Die Marge ist Gewinn geteilt durch Umsatz (Verkaufspreis). Der Aufschlag ist Gewinn geteilt durch Kosten. Ein Aufschlag von 50 % ergibt eine Marge von 33 %; ein Aufschlag von 100 % ergibt eine Marge von 50 %. Sie beschreiben denselben Eurogewinn, beantworten aber unterschiedliche betriebswirtschaftliche Fragen — sie zu verwechseln, ist ein häufiger Preisgestaltungsfehler.
Ist das die Brutto- oder die Nettomarge?
Bruttomarge — Umsatz minus direkte Herstellungskosten der verkauften Waren (COGS). Die Nettomarge zieht alles Übrige ab: Betriebskosten, Marketing, Miete, Gehälter, Steuern. Die Bruttomarge steuern Sie auf Einheitenebene; die Nettomarge erscheint am Ende der Gewinn- und Verlustrechnung.
Welche Marge sollte ich anstreben?
Was Ihre Branche hergibt, plus einen Puffer für Betriebskosten. Eine 10-%-Bruttomarge ist in der Software fatal, im Lebensmittelhandel aber normal. Als Faustregel: Ihre Bruttomarge muss hoch genug sein, um alle Betriebskosten zu decken und immer noch einen Nettogewinn übrig zu lassen, mit dem Sie zufrieden sind.
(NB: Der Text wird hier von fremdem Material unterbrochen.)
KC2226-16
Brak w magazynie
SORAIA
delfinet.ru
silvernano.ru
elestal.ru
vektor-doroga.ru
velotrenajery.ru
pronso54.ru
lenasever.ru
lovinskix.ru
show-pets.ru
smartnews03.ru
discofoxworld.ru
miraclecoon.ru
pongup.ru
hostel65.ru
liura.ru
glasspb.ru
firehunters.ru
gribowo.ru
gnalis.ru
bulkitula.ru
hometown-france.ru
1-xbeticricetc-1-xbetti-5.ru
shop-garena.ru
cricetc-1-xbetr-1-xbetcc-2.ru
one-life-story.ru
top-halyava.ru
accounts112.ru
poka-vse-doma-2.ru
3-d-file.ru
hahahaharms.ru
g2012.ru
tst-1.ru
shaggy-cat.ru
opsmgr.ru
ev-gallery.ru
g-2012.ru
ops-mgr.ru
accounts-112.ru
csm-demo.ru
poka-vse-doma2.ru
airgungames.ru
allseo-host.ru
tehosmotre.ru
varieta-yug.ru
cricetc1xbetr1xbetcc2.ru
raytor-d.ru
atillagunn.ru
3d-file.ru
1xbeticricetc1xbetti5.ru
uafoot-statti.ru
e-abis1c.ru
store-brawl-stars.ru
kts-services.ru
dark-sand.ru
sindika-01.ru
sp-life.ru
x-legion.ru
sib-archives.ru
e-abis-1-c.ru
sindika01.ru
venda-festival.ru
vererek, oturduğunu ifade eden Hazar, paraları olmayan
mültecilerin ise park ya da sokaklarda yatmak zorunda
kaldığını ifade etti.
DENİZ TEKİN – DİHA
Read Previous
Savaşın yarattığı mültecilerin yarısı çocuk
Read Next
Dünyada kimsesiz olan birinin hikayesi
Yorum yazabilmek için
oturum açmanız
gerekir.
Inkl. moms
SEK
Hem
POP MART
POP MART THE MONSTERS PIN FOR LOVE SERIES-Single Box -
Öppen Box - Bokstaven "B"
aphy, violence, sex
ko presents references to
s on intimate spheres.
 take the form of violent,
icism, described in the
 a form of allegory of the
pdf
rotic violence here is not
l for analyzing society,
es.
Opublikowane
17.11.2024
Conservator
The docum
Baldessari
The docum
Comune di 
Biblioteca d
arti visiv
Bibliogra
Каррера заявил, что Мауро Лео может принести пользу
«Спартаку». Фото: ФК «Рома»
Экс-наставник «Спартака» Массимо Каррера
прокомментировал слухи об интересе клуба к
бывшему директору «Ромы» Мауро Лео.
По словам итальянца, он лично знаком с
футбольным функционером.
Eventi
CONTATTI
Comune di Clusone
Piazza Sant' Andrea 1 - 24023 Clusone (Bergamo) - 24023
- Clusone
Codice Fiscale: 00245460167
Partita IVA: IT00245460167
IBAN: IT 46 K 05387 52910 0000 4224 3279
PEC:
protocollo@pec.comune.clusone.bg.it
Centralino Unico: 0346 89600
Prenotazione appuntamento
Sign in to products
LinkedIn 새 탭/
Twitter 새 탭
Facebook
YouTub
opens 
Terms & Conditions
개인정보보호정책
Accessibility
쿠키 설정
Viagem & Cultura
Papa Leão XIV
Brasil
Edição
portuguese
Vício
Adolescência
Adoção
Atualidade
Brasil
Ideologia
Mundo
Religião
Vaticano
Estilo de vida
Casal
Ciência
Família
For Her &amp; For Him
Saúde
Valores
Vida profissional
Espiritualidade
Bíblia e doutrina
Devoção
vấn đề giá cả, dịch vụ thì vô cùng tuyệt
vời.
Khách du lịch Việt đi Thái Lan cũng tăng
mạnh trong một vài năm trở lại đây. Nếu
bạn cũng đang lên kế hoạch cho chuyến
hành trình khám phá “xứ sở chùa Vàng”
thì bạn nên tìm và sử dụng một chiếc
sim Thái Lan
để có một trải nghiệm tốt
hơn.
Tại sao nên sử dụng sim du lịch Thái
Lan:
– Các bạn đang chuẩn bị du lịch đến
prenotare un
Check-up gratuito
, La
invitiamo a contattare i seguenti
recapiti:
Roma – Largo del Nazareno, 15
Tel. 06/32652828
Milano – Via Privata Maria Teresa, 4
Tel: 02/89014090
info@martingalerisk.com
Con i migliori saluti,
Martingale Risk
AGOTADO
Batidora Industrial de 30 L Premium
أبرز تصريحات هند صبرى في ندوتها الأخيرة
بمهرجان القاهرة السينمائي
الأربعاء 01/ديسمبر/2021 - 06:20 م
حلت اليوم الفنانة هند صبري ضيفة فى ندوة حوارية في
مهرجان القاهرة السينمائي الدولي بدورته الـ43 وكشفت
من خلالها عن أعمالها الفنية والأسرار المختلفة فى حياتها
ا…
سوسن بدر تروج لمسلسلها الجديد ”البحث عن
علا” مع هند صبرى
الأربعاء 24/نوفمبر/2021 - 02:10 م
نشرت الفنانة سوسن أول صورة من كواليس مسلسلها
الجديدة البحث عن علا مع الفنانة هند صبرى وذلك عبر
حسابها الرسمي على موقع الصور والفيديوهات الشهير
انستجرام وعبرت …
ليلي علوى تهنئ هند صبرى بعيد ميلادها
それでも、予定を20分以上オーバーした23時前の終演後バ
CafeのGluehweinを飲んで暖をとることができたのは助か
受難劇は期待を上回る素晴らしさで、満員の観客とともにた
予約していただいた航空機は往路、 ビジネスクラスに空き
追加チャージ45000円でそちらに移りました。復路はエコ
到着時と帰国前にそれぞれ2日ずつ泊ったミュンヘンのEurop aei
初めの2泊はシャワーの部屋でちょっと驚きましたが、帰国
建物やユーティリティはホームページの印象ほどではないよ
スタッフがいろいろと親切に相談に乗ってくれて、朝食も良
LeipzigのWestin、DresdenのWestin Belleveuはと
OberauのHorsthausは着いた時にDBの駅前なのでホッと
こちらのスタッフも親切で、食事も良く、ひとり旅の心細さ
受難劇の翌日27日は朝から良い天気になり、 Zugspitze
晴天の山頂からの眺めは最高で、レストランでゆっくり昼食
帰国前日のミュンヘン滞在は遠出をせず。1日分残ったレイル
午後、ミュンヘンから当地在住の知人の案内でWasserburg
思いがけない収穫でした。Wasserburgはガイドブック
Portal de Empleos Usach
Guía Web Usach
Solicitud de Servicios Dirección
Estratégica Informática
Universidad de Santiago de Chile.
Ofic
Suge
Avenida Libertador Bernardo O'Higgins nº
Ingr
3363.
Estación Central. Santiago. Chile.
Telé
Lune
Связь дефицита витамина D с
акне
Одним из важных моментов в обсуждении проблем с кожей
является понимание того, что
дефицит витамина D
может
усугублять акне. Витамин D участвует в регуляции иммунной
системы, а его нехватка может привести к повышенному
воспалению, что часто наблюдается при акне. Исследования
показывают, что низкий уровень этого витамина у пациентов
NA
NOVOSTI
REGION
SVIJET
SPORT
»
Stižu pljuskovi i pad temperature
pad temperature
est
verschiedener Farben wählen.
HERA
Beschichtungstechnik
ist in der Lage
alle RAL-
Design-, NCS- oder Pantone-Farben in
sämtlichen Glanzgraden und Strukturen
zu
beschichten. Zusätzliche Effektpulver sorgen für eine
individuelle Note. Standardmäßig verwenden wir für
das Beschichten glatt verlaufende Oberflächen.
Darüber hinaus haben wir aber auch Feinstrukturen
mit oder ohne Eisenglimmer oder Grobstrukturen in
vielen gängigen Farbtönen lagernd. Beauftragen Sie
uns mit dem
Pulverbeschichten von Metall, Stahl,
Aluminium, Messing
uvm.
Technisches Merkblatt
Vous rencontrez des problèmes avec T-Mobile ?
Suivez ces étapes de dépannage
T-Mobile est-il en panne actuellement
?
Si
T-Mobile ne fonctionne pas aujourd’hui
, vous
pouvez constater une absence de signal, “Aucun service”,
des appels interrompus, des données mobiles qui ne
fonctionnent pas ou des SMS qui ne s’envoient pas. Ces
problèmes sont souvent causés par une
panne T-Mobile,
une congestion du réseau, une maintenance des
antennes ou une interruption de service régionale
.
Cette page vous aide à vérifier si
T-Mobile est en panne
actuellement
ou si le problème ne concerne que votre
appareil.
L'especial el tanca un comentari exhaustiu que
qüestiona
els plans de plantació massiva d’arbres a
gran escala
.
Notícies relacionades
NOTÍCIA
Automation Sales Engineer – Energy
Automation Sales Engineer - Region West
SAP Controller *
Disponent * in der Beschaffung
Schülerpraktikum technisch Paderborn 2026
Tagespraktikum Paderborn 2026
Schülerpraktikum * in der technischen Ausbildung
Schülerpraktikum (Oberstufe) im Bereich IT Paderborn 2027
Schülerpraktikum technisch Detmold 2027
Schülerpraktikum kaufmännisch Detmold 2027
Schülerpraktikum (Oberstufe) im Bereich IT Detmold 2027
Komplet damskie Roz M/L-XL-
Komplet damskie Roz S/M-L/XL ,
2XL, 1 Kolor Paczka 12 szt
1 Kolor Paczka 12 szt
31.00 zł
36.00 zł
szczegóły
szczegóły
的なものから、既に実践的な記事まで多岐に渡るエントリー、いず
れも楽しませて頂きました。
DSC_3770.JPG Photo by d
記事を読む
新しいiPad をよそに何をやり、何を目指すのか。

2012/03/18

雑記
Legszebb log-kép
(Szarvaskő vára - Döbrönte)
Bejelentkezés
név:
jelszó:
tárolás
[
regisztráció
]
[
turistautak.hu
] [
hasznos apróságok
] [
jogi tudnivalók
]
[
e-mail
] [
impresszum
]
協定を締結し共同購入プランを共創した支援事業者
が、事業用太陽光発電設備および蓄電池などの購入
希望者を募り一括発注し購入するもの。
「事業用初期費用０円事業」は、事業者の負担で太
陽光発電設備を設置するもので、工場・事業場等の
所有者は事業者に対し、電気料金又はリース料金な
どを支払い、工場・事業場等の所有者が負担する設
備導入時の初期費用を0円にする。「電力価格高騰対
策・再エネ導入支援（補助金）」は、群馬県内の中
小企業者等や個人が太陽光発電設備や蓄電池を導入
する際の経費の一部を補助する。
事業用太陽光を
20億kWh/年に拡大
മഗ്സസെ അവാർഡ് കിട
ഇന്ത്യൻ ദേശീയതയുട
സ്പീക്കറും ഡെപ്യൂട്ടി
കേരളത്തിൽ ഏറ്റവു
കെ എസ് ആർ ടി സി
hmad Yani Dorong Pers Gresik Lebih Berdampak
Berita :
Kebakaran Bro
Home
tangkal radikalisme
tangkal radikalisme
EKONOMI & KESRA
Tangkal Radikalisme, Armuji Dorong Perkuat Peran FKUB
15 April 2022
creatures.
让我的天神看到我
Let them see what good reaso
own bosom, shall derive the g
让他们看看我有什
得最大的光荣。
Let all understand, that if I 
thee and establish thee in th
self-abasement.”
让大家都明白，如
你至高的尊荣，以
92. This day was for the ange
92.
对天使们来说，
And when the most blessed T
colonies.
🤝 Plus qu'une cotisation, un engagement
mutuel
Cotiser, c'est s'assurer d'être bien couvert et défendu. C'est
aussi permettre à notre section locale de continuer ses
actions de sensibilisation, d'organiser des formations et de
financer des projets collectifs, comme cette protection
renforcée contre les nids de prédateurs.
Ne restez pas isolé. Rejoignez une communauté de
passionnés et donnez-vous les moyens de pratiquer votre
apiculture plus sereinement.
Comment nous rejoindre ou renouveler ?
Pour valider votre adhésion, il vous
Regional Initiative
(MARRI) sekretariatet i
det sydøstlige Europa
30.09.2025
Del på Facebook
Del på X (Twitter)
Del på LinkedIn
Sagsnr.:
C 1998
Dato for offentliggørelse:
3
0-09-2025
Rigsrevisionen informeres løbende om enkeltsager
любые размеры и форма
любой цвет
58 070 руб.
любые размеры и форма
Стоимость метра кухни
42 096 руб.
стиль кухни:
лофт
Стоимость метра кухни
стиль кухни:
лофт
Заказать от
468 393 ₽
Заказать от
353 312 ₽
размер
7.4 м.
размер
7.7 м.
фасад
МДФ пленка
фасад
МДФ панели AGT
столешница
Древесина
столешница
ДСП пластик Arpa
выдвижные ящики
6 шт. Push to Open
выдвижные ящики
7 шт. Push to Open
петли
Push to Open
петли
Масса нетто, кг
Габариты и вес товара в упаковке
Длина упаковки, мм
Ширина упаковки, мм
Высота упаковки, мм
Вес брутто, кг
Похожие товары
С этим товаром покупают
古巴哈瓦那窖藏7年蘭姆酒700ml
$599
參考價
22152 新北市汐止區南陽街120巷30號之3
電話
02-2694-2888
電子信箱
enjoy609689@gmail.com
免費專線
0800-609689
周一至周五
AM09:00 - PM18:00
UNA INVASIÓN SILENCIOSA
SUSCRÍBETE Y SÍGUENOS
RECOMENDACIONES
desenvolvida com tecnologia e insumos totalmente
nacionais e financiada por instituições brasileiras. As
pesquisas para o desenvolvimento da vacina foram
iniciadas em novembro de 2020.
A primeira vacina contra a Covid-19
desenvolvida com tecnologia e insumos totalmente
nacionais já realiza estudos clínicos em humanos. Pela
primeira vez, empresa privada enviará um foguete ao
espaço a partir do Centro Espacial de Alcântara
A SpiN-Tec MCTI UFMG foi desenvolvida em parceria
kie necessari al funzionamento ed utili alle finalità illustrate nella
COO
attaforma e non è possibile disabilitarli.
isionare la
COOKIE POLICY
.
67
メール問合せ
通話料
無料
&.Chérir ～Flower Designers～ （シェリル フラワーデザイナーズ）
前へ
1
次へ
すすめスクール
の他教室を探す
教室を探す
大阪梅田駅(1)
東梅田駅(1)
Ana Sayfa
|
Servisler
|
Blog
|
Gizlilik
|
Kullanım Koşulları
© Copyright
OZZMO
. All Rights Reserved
Funktioniert das auch für Dienstleistungsbetriebe?
Ja. Bei Dienstleistungen sind „Kosten“ alles, was Sie kostet, eine Einheit zu erbringen — Ihre Zeit zu einem fairen Stundensatz, genutzte Software-Abos, Subunternehmerhonorare usw. „Umsatz“ ist, was Sie berechnen. Es gilt dieselbe Mathematik.
Was passiert, wenn ich eine Zielmarge von 100 % oder mehr eingebe?
Mathematisch unmöglich — eine 100-%-Marge würde einen unendlichen Preis erfordern (Sie können niemals 100 % des Umsatzes als Gewinn erzielen, wenn Ihre Kosten größer als null sind). Der Rechner deckelt das Ziel unter 100 % und ignoriert ungültige Eingaben.
Warum ist meine Marge negativ?
Ihr Verkaufspreis liegt unter Ihren Kosten — Sie verlieren bei jedem Verkauf Geld. Erhöhen Sie entweder den Preis, senken Sie die Kosten oder verkaufen Sie das Produkt nicht mehr. Verlustbringer (Loss-Leader) können sinnvoll sein (Traffic generieren, Bündelungen), aber nur, wenn der Verlust an anderer Stelle ausgeglichen wird.